## Exercise aim
Copy the entries out again in full.

## Records to use

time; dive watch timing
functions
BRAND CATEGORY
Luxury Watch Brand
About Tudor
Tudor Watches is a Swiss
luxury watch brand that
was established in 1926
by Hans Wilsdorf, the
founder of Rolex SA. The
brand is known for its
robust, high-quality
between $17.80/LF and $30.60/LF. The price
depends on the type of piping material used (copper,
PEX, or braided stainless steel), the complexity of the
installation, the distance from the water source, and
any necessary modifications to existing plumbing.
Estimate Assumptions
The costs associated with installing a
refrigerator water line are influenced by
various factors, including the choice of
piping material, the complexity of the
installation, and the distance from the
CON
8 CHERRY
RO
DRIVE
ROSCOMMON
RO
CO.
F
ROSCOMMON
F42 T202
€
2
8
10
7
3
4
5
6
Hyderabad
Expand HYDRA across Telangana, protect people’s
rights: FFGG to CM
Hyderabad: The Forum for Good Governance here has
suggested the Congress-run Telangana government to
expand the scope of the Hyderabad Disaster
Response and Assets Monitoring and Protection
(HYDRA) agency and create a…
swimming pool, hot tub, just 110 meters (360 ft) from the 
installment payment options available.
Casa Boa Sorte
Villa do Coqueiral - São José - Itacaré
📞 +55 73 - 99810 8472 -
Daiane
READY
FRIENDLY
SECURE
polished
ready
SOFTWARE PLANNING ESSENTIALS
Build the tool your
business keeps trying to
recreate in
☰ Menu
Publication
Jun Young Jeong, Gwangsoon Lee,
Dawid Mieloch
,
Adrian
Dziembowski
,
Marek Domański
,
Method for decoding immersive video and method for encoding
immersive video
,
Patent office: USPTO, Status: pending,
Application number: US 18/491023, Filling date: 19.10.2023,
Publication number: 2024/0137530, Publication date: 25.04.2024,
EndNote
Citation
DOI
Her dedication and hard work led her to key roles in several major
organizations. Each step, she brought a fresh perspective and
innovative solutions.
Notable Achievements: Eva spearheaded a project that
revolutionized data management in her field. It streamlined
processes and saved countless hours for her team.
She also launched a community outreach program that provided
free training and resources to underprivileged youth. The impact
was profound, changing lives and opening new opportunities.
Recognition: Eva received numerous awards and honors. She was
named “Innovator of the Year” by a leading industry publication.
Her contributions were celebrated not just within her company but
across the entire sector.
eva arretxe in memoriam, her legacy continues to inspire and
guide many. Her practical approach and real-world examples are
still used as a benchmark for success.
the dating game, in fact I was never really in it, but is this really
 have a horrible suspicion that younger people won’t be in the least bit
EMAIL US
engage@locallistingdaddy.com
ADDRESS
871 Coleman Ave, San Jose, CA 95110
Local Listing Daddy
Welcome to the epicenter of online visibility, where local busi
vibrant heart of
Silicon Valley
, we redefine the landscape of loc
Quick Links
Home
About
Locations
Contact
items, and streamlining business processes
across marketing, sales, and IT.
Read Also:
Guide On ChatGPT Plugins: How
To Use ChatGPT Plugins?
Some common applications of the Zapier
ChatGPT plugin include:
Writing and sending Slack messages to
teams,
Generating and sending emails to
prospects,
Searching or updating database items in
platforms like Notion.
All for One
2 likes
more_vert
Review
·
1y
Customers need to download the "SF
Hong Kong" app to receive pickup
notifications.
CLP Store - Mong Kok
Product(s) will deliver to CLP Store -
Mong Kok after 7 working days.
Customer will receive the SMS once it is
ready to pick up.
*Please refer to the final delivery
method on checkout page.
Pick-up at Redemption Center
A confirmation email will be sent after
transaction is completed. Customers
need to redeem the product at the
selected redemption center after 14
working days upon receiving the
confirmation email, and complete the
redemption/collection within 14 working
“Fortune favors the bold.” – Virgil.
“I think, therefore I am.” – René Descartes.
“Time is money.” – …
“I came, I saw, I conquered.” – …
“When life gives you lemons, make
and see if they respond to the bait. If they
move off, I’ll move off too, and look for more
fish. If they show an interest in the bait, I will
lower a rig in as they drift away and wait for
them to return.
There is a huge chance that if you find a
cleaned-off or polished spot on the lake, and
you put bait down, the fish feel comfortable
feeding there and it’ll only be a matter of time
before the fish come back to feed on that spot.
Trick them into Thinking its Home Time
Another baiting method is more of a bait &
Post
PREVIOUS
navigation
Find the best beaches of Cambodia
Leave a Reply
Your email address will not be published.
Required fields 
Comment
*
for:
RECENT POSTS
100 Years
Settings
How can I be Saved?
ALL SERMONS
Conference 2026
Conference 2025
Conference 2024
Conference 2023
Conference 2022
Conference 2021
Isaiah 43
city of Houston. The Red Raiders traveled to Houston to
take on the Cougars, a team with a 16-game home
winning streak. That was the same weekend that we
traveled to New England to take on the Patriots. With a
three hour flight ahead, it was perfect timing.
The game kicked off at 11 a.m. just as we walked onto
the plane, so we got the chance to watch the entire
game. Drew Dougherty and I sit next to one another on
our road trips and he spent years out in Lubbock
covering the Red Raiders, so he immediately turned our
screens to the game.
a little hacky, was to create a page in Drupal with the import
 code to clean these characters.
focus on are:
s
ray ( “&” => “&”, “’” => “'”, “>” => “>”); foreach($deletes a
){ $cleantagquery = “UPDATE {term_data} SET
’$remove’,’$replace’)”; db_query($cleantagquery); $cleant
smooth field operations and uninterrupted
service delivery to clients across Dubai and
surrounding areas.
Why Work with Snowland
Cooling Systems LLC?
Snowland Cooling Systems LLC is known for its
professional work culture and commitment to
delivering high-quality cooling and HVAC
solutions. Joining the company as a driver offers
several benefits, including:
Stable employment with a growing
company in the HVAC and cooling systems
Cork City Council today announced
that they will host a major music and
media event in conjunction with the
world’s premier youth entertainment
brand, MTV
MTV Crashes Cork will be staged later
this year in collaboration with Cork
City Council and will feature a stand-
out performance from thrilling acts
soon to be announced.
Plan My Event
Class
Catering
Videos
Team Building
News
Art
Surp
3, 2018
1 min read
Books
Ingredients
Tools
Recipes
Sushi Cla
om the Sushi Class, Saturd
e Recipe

## Response to this exercise
time; dive watch timing
functions
BRAND CATEGORY
Luxury Watch Brand
About Tudor
Tudor Watches is a Swiss
luxury watch brand that
was established in 1926
by Hans Wilsdorf, the
founder of Rolex SA. The
brand is known for its
robust, high-quality
between $17.80/LF and $30.60/LF. The price
depends on the type of piping material used (copper,
PEX, or braided stainless steel), the complexity of the
installation, the distance from the water source, and
any necessary modifications to existing plumbing.
Estimate Assumptions
The costs associated with installing a
refrigerator water line are influenced by
various factors, including the choice of
piping material, the complexity of the
installation, and the distance from the
CON
8 CHERRY
RO
DRIVE
ROSCOMMON
RO
CO.
F
ROSCOMMON
F42 T202
€
2
8
10
7
3
4
5
6
Hyderabad
Expand HYDRA across Telangana, protect people’s
rights: FFGG to CM
Hyderabad: The Forum for Good Governance here has
suggested the Congress-run Telangana government to
expand the scope of the Hyderabad Disaster
Response and Assets Monitoring and Protection
(HYDRA) agency and create a…
swimming pool, hot tub, just 110 meters (360 ft) from the 
installment payment options available.
Casa Boa Sorte
Villa do Coqueiral - São José - Itacaré
📞 +55 73 - 99810 8472 -
Daiane
READY
FRIENDLY
SECURE
polished
ready
SOFTWARE PLANNING ESSENTIALS
Build the tool your
business keeps trying to
recreate in
☰ Menu
Publication
Jun Young Jeong, Gwangsoon Lee,
Dawid Mieloch
,
Adrian
Dziembowski
,
Marek Domański
,
Method for decoding immersive video and method for encoding
immersive video
,
Patent office: USPTO, Status: pending,
Application number: US 18/491023, Filling date: 19.10.2023,
Publication number: 2024/0137530, Publication date: 25.04.2024,
EndNote
Citation
DOI
Her dedication and hard work led her to key roles in several major
organizations. Each step, she brought a fresh perspective and
innovative solutions.
Notable Achievements: Eva spearheaded a project that
revolutionized data management in her field. It streamlined
processes and saved countless hours for her team.
She also launched a community outreach program that provided
free training and resources to underprivileged youth. The impact
was profound, changing lives and opening new opportunities.
Recognition: Eva received numerous awards and honors. She was
named “Innovator of the Year” by a leading industry publication.
Her contributions were celebrated not just within her company but
across the entire sector.
eva arretxe in memoriam, her legacy continues to inspire and
guide many. Her practical approach and real-world examples are
still used as a benchmark for success.
the dating game, in fact I was never really in it, but is this really
 have a horrible suspicion that younger people won’t be in the least bit
EMAIL US
engage@locallistingdaddy.com
ADDRESS
871 Coleman Ave, San Jose, CA 95110
Local Listing Daddy
Welcome to the epicenter of online visibility, where local busi
vibrant heart of
Silicon Valley
, we redefine the landscape of loc
Quick Links
Home
About
Locations
Contact
items, and streamlining business processes
across marketing, sales, and IT.
Read Also:
Guide On ChatGPT Plugins: How
To Use ChatGPT Plugins?
Some common applications of the Zapier
ChatGPT plugin include:
Writing and sending Slack messages to
teams,
Generating and sending emails to
prospects,
Searching or updating database items in
platforms like Notion.
All for One
2 likes
more_vert
Review
·
1y
Customers need to download the "SF
Hong Kong" app to receive pickup
notifications.
CLP Store - Mong Kok
Product(s) will deliver to CLP Store -
Mong Kok after 7 working days.
Customer will receive the SMS once it is
ready to pick up.
*Please refer to the final delivery
method on checkout page.
Pick-up at Redemption Center
A confirmation email will be sent after
transaction is completed. Customers
need to redeem the product at the
selected redemption center after 14
working days upon receiving the
confirmation email, and complete the
redemption/collection within 14 working
“Fortune favors the bold.” – Virgil.
“I think, therefore I am.” – René Descartes.
“Time is money.” – …
“I came, I saw, I conquered.” – …
“When life gives you lemons, make
and see if they respond to the bait. If they
move off, I’ll move off too, and look for more
fish. If they show an interest in the bait, I will
lower a rig in as they drift away and wait for
them to return.
There is a huge chance that if you find a
cleaned-off or polished spot on the lake, and
you put bait down, the fish feel comfortable
feeding there and it’ll only be a matter of time
before the fish come back to feed on that spot.
Trick them into Thinking its Home Time
Another baiting method is more of a bait &
Post
PREVIOUS
navigation
Find the best beaches of Cambodia
Leave a Reply
Your email address will not be published.
Required fields 
Comment
*
for:
RECENT POSTS
100 Years
Settings
How can I be Saved?
ALL SERMONS
Conference 2026
Conference 2025
Conference 2024
Conference 2023
Conference 2022
Conference 2021
Isaiah 43
city of Houston. The Red Raiders traveled to Houston to
take on the Cougars, a team with a 16-game home
winning streak. That was the same weekend that we
traveled to New England to take on the Patriots. With a
three hour flight ahead, it was perfect timing.
The game kicked off at 11 a.m. just as we walked onto
the plane, so we got the chance to watch the entire
game. Drew Dougherty and I sit next to one another on
our road trips and he spent years out in Lubbock
covering the Red Raiders, so he immediately turned our
screens to the game.
a little hacky, was to create a page in Drupal with the import
 code to clean these characters.
focus on are:
s
ray ( “&” => “&”, “’” => “'”, “>” => “>”); foreach($deletes a
){ $cleantagquery = “UPDATE {term_data} SET
’$remove’,’$replace’)”; db_query($cleantagquery); $cleant
smooth field operations and uninterrupted
service delivery to clients across Dubai and
surrounding areas.
Why Work with Snowland
Cooling Systems LLC?
Snowland Cooling Systems LLC is known for its
professional work culture and commitment to
delivering high-quality cooling and HVAC
solutions. Joining the company as a driver offers
several benefits, including:
Stable employment with a growing
company in the HVAC and cooling systems
Cork City Council today announced
that they will host a major music and
media event in conjunction with the
world’s premier youth entertainment
brand, MTV
MTV Crashes Cork will be staged later
this year in collaboration with Cork
City Council and will feature a stand-
out performance from thrilling acts
soon to be announced.
Plan My Event
Class
Catering
Videos
Team Building
News
Art
Surp
3, 2018
1 min read
Books
Ingredients
Tools
Recipes
Sushi Cla
om the Sushi Class, Saturd
e Recipe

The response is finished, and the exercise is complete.